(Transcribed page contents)
+ + + + +
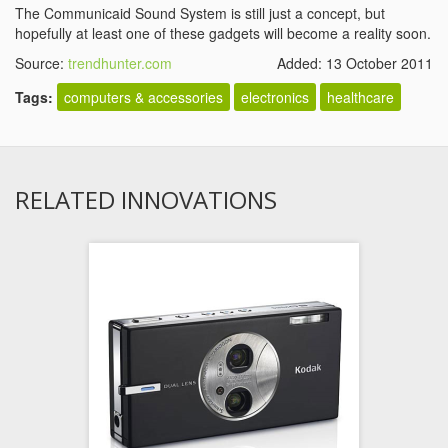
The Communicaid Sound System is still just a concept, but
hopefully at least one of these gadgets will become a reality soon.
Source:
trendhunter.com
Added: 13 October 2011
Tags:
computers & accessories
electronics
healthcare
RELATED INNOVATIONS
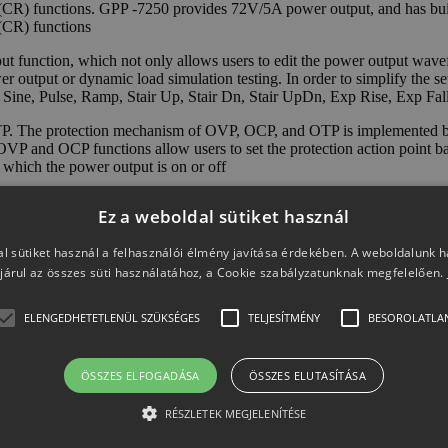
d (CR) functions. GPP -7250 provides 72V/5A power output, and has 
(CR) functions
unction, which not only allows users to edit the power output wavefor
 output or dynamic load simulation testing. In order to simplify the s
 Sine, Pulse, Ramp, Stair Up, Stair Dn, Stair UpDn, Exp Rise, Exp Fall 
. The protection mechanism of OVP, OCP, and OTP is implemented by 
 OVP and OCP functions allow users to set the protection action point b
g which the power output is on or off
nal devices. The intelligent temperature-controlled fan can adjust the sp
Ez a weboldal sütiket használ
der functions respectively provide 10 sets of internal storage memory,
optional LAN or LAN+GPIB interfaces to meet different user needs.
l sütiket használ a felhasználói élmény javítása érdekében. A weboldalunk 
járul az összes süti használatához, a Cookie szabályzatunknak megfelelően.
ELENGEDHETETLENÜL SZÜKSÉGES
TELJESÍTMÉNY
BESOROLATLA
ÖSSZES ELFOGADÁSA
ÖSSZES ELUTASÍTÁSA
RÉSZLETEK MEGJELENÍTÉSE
+ + + + +
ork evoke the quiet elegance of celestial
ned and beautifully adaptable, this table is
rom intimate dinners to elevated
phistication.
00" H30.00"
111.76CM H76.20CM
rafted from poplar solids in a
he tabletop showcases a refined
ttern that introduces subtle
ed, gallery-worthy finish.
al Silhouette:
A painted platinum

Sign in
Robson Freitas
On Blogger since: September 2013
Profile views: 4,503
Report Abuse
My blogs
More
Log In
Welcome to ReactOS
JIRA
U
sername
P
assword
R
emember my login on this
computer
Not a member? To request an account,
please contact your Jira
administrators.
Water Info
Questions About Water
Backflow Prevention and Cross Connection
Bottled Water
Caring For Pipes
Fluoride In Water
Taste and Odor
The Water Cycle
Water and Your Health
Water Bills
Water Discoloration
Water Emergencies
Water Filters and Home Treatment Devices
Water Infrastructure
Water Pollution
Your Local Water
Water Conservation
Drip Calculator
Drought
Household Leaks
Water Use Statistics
+ + + + +
[TASK REQUIREMENTS] In the data above, render as a numbered list the lines beginning with the line that contains "d (CR) functions." and continuing through the line that contains "Ez a weboldal sütiket használ", omitting any blank lines.

[REPLY TO THE TASK]
1. d (CR) functions. GPP -7250 provides 72V/5A power output, and has 
2. (CR) functions
3. unction, which not only allows users to edit the power output wavefor
4.  output or dynamic load simulation testing. In order to simplify the s
5.  Sine, Pulse, Ramp, Stair Up, Stair Dn, Stair UpDn, Exp Rise, Exp Fall 
6. . The protection mechanism of OVP, OCP, and OTP is implemented by 
7.  OVP and OCP functions allow users to set the protection action point b
8. g which the power output is on or off
9. nal devices. The intelligent temperature-controlled fan can adjust the sp
10. Ez a weboldal sütiket használ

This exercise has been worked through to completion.